Si les interfaces se rapprochent de l’humain dans son ensemble, on ne peut mettre de côté ses sentiments et c’est pourquoi à mon sens les principe de design émotionnel et de simplicité seront primordiaux. Dans un monde où la technologie est très présente (parfois trop) le rapport aux émotions devient essentiel. Il en va de même avec un autre principe : plus les innovations seront complexes, plus l’utilisateur aura besoin de messages simples et directs.
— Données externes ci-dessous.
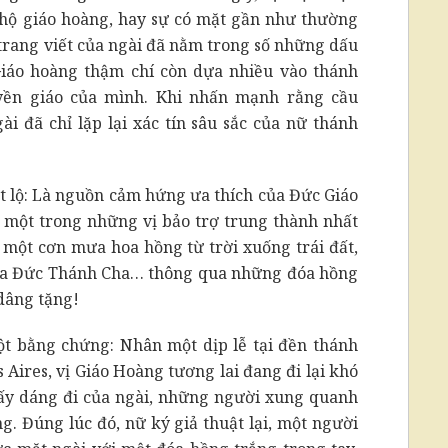
 hộ giáo hoàng, hay sự có mặt gần như thường
 trang viết của ngài đã nằm trong số những dấu
Giáo hoàng thậm chí còn dựa nhiều vào thánh
yền giáo của mình. Khi nhấn mạnh rằng cầu
ài đã chỉ lặp lại xác tín sâu sắc của nữ thánh
ết lộ: Là nguồn cảm hứng ưa thích của Đức Giáo
à một trong những vị bảo trợ trung thành nhất
 một cơn mưa hoa hồng từ trời xuống trái đất,
 của Đức Thánh Cha… thông qua những đóa hồng
dâng tặng!
ột bằng chứng: Nhân một dịp lễ tại đền thánh
 Aires, vị Giáo Hoàng tương lai đang đi lại khó
ấy dáng đi của ngài, những người xung quanh
g. Đúng lúc đó, nữ ký giả thuật lại, một người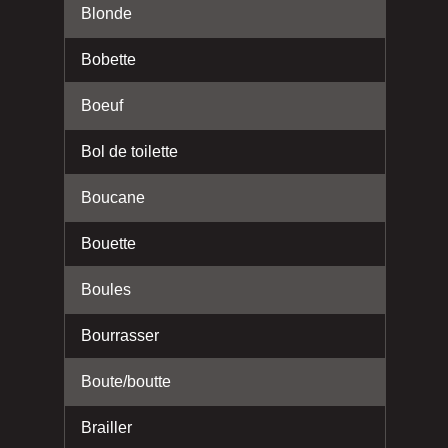
Blonde
Bobette
Boeuf
Bol de toilette
Boucane
Bouette
Boules
Bourrasser
Boute/boutte
Brailler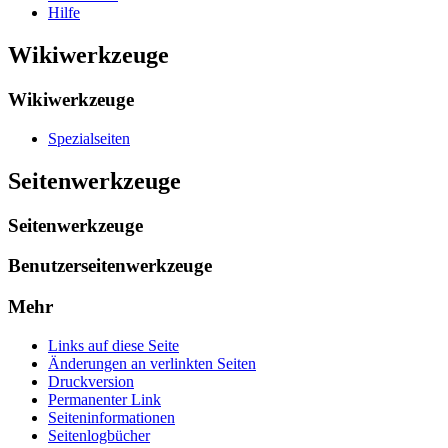
Hilfe
Wikiwerkzeuge
Wikiwerkzeuge
Spezialseiten
Seitenwerkzeuge
Seitenwerkzeuge
Benutzerseitenwerkzeuge
Mehr
Links auf diese Seite
Änderungen an verlinkten Seiten
Druckversion
Permanenter Link
Seiten­­informationen
Seitenlogbücher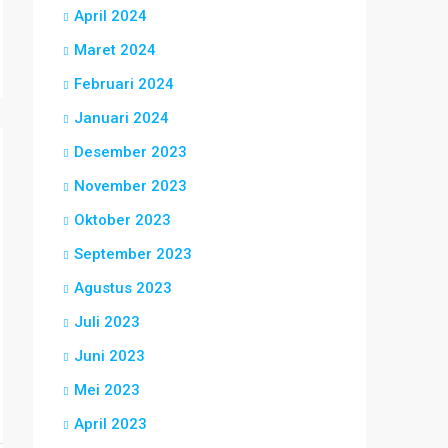
April 2024
Maret 2024
Februari 2024
Januari 2024
Desember 2023
November 2023
Oktober 2023
September 2023
Agustus 2023
Juli 2023
Juni 2023
Mei 2023
April 2023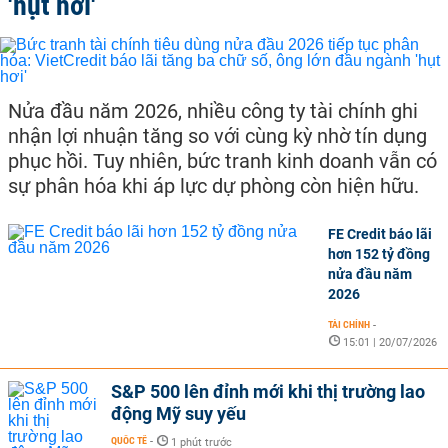
'hụt hơi'
Nửa đầu năm 2026, nhiều công ty tài chính ghi
nhận lợi nhuận tăng so với cùng kỳ nhờ tín dụng
phục hồi. Tuy nhiên, bức tranh kinh doanh vẫn có
sự phân hóa khi áp lực dự phòng còn hiện hữu.
FE Credit báo lãi
hơn 152 tỷ đồng
nửa đầu năm
2026
TÀI CHÍNH
-
15:01 | 20/07/2026
S&P 500 lên đỉnh mới khi thị trường lao
động Mỹ suy yếu
QUỐC TẾ
-
1 phút trước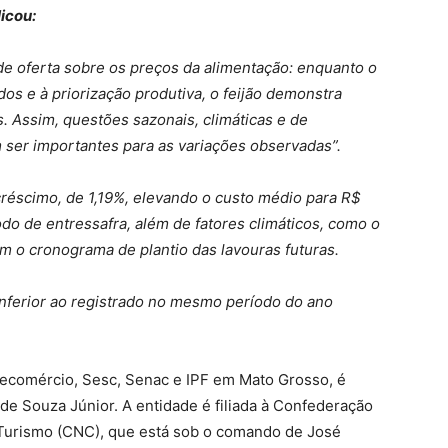
icou:
 de oferta sobre os preços da alimentação: enquanto o
os e à priorização produtiva, o feijão demonstra
s. Assim, questões sazonais, climáticas e de
 ser importantes para as variações observadas”.
créscimo, de 1,19%, elevando o custo médio para R$
odo de entressafra, além de fatores climáticos, como o
sam o cronograma de plantio das lavouras futuras.
inferior ao registrado no mesmo período do ano
.
ecomércio, Sesc, Senac e IPF em Mato Grosso, é
e Souza Júnior. A entidade é filiada à Confederação
 Turismo (CNC), que está sob o comando de José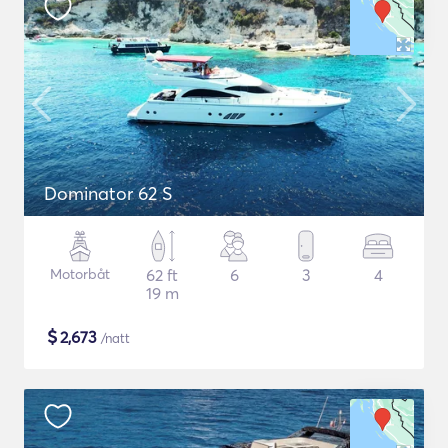
Dominator 62 S
Motorbåt
62 ft
6
3
4
19 m
$
2,673
/natt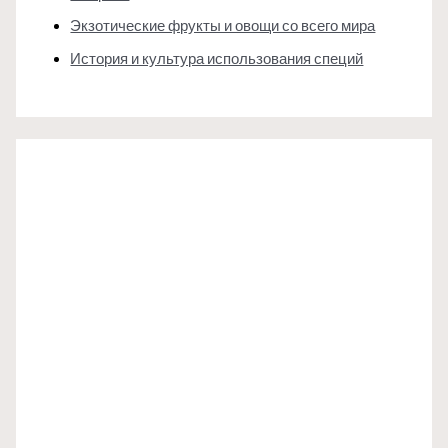
Экзотические фрукты и овощи со всего мира
История и культура использования специй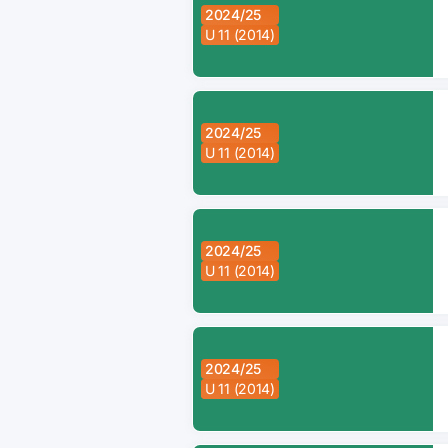
2024/25
U 11 (2014)
2024/25
U 11 (2014)
2024/25
U 11 (2014)
2024/25
U 11 (2014)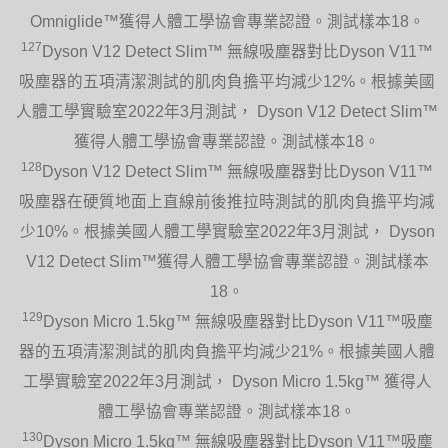
Omniglide™獲得人體工學協會專業認證。測試樣本18。
127
Dyson V12 Detect Slim™ 無線吸塵器對比Dyson V11™
吸塵器的五項清潔測試的肌肉負擔平均減少12%。根據美國
人體工學實驗室2022年3月測試， Dyson V12 Detect Slim™
獲得人體工學協會專業認證。測試樣本18。
128
Dyson V12 Detect Slim™ 無線吸塵器對比Dyson V11™
吸塵器在硬質地面上直線前後推拉時測試的肌肉負擔平均減
少10%。根據美國人體工學實驗室2022年3月測試， Dyson
V12 Detect Slim™獲得人體工學協會專業認證。測試樣本
18。
129
Dyson Micro 1.5kg™ 無線吸塵器對比Dyson V11™吸塵
器的五項清潔測試的肌肉負擔平均減少21%。根據美國人體
工學實驗室2022年3月測試， Dyson Micro 1.5kg™ 獲得人
體工學協會專業認證。測試樣本18。
130
Dyson Micro 1.5kg™ 無線吸塵器對比Dyson V11™吸塵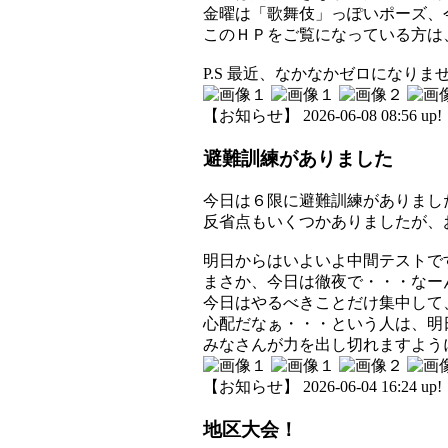
金曜は「歌舞伎」っぽいポーズ、
このＨＰをご覧になっている方は
P.S 最近、なかなかゼロになりません
【お知らせ】 2026-06-08 08:56 up!
避難訓練がありました
今日は６限に避難訓練がありまし
反省点もいくつかありましたが、
明日からはいよいよ中間テストで
まさか、今日は徹夜で・・・なー
今日はやるべきことだけ集中して
心配だなぁ・・・という人は、明
みなさんが力を出し切れますよう
【お知らせ】 2026-06-04 16:24 up!
地区大会！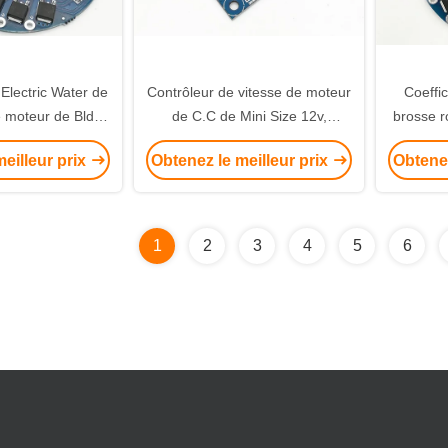
Electric Water de
Contrôleur de vitesse de moteur
Coeffic
 moteur de Bldc,
de C.C de Mini Size 12v,
brosse r
ns brosse de 0.5A
conducteur Duty Cycle de
20KHZ d
eilleur prix
Obtenez le meilleur prix
Obtenez
orless
moteur de Bldc de 3 phases
mote
1
2
3
4
5
6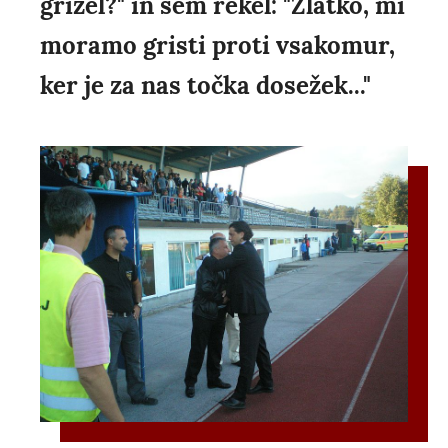
grizel?" in sem rekel: "Zlatko, mi
moramo gristi proti vsakomur,
ker je za nas točka dosežek..."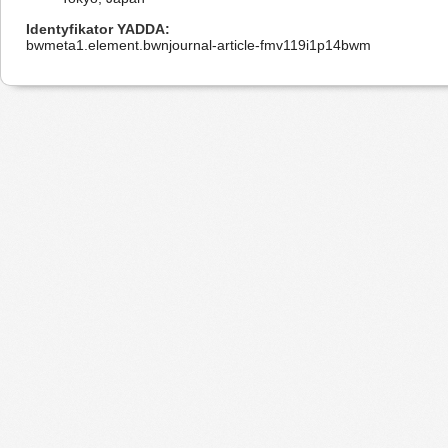
Identyfikator YADDA
bwmeta1.element.bwnjournal-article-fmv119i1p14bwm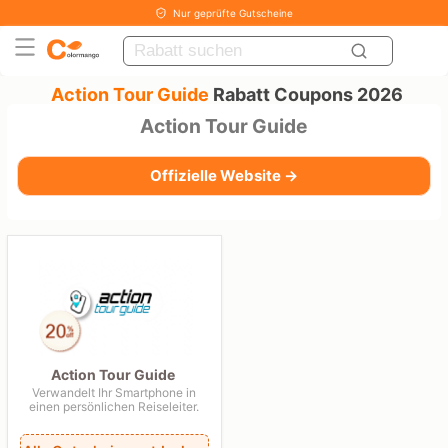
Nur geprüfte Gutscheine
Action Tour Guide
Rabatt Coupons 2026
Action Tour Guide
Offizielle Website →
Action Tour Guide
Verwandelt Ihr Smartphone in
einen persönlichen Reiseleiter.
Il faudra l’amener à une action directe, en vente à l’essentiel et lui simplifier les choix.

QUELLE PLACE POUR LE DESIGNER D’INTERFACE DANS CETTE TRAJECTOIRE À GRANDE VITESSE ?

Face à des interfaces qui tendent à s’effacer et à des technologies qui ne font plus appel à la vue, le designer d’interface a t-il encore sa place ? Je pense que oui. Il faut relativiser la notion d’effacement des interfaces, 80% des informations que nous retenons sont encore visuelles. La vue reste le sens le plus important quand il s’agit de communiquer. Il ne faut pas non plus oublier que l’Homme est un être formé de contradictions. Nous sommes attachés à nos habitudes (il suffit de donner un trackpad à un utilisateur de souris et vice versa pour qu’il le réalise), nous nous méfions toujours de qui est nouveau et pourtant, nous adorons découvrir de nouvelles choses et faire de nouvelles expériences.

TAKE AWAY

De la fiction au réel :
Voir encore plus loin, c’est voir encore plus proche.
Une réduction des interactions visuelles avec l’utilisateur, pour une interaction émotionnelle accentuée : cela traduit à terme une nouvelle recherche de simplicité (Keep It Simple, Stupid!). Il reste encore à s’interroger sur les solutions liées à l’inertie humaine et tout autre élément en lien avec l’éthique.

Je n’ai pas peur des ordinateurs.
J’ai peur qu’ils viennent à nous manquer.
Isaac Asimov

Un grand challenge pour le design d’interface : réussir à s’adapter à des innovations qui changent vite et se renouveler. L’ensemble des problématiques annoncent un avenir passionnant, car nous n’avons pas encore toutes les réponses.